Professor Lopez is on the editorial board of PLoS Medicine and Preventive Medicine, and co-Editor in Chief of Population Health Metrics. He is a member of the Wellcome Trust Population and Public Health Funding Committee (2007-2010), the WHO Expert Committee on NCD Surveillance (2009-2011), the US National Academy of Sciences Panel on Divergent Trends in Longevity (2008-2011), the Scientific Board of the Oxford Health Alliance Grand Challenges in Non-Communicable Disease (2006-2009), and was former Chair of the Health and Medical Research Council of Queensland (2006-2008).
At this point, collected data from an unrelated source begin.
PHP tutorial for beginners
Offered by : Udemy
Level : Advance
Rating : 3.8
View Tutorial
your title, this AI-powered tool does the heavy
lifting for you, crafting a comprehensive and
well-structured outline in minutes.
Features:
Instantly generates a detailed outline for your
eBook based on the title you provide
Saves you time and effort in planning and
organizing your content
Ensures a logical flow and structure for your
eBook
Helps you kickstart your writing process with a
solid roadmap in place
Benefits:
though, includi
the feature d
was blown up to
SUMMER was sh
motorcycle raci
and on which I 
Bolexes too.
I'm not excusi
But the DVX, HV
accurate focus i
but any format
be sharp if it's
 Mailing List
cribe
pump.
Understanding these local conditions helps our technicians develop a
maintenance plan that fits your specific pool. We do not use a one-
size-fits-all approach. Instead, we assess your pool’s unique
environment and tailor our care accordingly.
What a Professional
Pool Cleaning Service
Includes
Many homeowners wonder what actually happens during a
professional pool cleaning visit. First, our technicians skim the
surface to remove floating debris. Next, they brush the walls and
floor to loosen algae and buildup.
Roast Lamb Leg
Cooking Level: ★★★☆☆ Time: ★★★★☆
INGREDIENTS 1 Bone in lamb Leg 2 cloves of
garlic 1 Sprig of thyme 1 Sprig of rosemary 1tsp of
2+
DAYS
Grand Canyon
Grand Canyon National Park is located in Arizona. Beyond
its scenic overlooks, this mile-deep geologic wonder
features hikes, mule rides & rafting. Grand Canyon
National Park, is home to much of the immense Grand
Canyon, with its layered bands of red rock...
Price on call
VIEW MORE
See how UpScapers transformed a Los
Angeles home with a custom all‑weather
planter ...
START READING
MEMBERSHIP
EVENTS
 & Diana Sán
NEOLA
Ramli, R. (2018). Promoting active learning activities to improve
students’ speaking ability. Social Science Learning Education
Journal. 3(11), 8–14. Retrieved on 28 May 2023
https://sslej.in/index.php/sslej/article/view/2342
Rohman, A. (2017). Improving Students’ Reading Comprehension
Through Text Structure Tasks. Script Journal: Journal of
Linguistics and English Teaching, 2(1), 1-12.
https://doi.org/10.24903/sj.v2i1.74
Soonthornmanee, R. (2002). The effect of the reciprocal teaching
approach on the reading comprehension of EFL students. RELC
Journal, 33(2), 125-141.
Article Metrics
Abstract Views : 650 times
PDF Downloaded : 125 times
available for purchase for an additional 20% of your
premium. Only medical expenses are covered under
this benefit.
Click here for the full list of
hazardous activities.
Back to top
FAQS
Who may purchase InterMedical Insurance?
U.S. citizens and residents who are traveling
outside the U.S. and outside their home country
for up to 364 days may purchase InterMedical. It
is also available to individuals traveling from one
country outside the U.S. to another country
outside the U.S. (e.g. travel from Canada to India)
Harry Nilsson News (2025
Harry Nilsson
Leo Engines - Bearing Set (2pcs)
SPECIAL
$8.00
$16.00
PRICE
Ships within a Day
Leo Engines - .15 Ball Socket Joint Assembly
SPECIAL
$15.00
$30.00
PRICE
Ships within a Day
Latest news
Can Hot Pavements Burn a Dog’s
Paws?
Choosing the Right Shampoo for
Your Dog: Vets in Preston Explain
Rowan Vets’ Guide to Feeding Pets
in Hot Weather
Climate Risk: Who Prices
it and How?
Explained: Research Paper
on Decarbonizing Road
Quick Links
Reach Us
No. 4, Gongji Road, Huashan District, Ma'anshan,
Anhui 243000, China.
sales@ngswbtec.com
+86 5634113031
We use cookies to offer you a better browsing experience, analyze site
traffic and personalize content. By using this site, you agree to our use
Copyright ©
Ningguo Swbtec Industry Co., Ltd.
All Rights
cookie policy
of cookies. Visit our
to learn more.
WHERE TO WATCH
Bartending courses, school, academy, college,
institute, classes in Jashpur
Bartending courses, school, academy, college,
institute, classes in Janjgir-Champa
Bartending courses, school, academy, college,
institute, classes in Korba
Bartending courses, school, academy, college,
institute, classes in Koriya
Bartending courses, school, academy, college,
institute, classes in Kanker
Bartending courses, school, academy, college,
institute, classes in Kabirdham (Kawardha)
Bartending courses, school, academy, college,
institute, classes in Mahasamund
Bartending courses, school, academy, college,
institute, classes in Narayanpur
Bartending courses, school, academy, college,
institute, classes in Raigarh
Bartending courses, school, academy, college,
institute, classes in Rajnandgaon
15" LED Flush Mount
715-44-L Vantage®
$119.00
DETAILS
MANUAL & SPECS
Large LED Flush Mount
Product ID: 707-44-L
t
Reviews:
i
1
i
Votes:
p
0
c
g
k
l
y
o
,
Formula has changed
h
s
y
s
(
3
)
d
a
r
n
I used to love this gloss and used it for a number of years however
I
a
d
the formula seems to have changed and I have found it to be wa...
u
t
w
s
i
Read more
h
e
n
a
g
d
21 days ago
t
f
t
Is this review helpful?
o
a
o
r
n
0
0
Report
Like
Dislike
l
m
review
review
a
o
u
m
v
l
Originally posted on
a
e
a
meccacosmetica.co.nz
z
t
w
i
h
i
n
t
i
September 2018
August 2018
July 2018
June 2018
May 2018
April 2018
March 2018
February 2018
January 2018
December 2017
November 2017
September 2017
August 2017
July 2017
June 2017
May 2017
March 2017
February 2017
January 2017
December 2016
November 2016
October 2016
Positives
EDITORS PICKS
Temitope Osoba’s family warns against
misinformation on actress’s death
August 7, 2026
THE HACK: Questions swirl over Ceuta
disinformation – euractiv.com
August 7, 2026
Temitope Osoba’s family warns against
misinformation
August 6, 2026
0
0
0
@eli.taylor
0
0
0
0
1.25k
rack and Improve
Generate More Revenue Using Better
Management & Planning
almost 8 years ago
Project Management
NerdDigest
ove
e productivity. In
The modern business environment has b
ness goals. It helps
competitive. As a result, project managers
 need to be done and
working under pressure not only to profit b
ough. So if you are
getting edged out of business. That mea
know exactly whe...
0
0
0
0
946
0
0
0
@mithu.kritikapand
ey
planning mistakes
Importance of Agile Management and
He has been awarded several major research grants in epidemiology, health services research and population health, including funding from the NHMRC, Wellcome Trust, Bill and Melinda Gates Foundation and AusAID, and is currently the CIA on national and international competitive research grants in excess of $10 million, and a chief investigator on others exceeding $25 million. He has given over 50 invited lectures or keynote addresses at national and international conferences since 2000, including the Cottrell Oration (RACP, 2006), the Redfern Oration (RACP, 2002) and the R Douglas Wright lecture in 2000. He gave the Global Health Series lecture at the Fogarty International Centre of the US National Institutes for Health in 2003.